Monday, April 26, 2010

Lincoln, Washington, and Monday


     As the United States prepared to mark its Bicentennial, most Americans were not in a particularly celebratory mood, their confidence having been shaken by the Vietnam War, the Watergate scandal, the energy crisis, and other recent reversals. Then, a strange thing happened to cheer everyone up.
     It was April 25, 1976, and the Cubs were playing the Dodgers in Los Angeles. A man and his son climbed out of the stands and onto the field. “One of them had an American flag tucked under his arm,” recalled Rick Monday, who was watching the pair from his vantage point as the Cubs’ center fielder. The two went to a spot in left-center field, about halfway between Monday and left fielder Jose Cardenal, where the older man spread the flag out on the grass and began to sprinkle lighter fluid over it.
     “The next thing I saw was the glint of the [lighter fluid] can,” said Monday. “I figured it wasn’t holy water. That’s when I took off. They couldn’t see me coming from behind but I could see one had lit a match. The wind blew it out, and just as they lit another and were about to touch it to the flag, I grabbed [the flag].”

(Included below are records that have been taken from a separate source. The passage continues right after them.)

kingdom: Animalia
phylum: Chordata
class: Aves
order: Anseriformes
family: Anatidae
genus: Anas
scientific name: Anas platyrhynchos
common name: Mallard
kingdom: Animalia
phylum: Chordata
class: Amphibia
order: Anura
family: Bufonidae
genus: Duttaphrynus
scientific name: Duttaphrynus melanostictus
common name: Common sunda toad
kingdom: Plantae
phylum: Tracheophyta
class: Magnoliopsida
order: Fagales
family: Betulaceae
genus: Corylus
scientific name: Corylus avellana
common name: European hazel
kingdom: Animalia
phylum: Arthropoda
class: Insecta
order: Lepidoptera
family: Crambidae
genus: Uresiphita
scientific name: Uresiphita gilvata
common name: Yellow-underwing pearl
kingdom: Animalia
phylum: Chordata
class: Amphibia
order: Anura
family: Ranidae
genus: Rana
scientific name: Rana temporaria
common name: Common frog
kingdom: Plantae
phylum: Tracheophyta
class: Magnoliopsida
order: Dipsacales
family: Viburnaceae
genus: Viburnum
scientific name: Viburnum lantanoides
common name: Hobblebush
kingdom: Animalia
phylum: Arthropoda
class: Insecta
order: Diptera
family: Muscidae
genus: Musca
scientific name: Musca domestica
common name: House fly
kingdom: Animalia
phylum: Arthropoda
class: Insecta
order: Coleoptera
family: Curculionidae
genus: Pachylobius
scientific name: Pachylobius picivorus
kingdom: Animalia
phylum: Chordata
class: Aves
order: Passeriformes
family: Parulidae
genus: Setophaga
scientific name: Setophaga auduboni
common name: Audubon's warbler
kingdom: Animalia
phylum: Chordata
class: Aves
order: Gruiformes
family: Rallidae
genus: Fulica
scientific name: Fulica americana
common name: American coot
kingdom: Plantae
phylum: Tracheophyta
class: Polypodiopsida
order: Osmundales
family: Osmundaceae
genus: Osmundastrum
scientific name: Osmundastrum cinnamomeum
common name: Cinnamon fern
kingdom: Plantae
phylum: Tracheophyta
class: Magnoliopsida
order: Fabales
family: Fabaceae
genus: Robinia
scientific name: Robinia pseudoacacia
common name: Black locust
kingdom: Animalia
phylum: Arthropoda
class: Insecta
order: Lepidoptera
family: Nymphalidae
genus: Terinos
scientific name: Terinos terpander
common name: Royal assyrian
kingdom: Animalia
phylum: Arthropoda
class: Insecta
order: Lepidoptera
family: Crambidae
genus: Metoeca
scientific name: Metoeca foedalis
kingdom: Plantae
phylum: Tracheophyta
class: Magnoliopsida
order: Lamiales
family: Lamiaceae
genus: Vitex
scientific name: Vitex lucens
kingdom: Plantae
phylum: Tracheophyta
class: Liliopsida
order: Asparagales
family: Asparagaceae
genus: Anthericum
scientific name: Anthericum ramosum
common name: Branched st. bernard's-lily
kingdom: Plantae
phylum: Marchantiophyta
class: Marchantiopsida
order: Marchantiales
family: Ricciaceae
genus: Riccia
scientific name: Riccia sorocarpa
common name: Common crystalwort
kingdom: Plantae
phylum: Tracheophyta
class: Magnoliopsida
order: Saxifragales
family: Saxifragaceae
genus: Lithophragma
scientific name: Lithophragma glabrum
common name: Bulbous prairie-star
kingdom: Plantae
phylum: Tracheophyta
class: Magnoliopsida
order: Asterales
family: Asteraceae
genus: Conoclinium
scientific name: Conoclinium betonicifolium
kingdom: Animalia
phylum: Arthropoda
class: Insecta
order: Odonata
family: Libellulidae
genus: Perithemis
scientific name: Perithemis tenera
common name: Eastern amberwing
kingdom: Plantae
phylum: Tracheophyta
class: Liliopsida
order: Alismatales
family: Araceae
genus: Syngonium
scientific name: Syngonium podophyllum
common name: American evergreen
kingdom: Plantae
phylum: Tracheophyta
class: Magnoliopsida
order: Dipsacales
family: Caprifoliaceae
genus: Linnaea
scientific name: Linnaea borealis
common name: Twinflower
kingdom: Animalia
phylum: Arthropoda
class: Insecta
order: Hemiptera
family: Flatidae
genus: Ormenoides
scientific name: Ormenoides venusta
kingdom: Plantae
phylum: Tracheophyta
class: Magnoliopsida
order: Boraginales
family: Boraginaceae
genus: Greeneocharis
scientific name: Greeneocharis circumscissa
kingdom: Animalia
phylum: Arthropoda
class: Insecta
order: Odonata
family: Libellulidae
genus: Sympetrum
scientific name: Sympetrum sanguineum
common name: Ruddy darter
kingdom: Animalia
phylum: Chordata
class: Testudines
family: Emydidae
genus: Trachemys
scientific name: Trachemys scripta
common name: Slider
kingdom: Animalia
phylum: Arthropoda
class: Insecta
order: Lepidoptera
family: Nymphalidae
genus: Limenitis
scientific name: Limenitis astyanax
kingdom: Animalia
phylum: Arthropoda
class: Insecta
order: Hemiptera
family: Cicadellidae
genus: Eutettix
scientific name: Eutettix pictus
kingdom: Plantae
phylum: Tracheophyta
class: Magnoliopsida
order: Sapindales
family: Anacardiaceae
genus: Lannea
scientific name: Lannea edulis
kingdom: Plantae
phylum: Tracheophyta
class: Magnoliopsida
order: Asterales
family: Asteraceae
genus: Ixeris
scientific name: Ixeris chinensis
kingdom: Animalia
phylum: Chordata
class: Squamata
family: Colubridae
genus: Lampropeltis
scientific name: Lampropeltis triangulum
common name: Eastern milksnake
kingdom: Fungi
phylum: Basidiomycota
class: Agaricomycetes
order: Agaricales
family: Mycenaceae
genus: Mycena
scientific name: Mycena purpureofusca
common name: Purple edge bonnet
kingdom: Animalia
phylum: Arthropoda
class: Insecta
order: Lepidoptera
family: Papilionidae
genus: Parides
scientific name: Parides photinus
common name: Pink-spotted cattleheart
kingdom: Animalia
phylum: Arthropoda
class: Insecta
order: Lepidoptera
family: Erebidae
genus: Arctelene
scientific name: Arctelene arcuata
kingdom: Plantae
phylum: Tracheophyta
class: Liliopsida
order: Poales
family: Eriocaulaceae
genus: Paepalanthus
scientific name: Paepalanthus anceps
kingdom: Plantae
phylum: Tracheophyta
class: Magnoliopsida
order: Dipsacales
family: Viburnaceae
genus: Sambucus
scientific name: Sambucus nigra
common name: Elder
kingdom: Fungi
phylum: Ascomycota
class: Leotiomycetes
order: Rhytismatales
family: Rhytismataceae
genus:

     Monday scooped up Old Glory just before it would have been set afire. He sprinted to the left-field bullpen and handed the flag over to Los Angeles pitcher Doug Rau. As the fans in the ballpark realized what had happened, they rose to give Monday a standing ovation. The Dodger Stadium message board flashed, “RICK MONDAY, YOU MADE A GREAT PLAY.”
     The would-be flag burners were arrested and charged with trespassing. “If you're going to burn the flag,” Monday later said, “don't do it around me. I've been to too many veterans' hospitals and seen too many broken bodies of guys who tried to protect it.”
     In the following weeks, ceremonies honoring Monday were held in every city the Cubs visited. Jose Cardenal, who'd witnessed the attempting flag burning up close, understood why Monday's actions had struck a chord. He had left his homeland of Cuba at the age of 17 in 1960, a year after it became a Communist dictatorship, never to return. Cardenal loved his adopted country and wasn't embarrassed to admit it. “Now we have three great patriots,” he said. “Lincoln, Washington, and Monday.”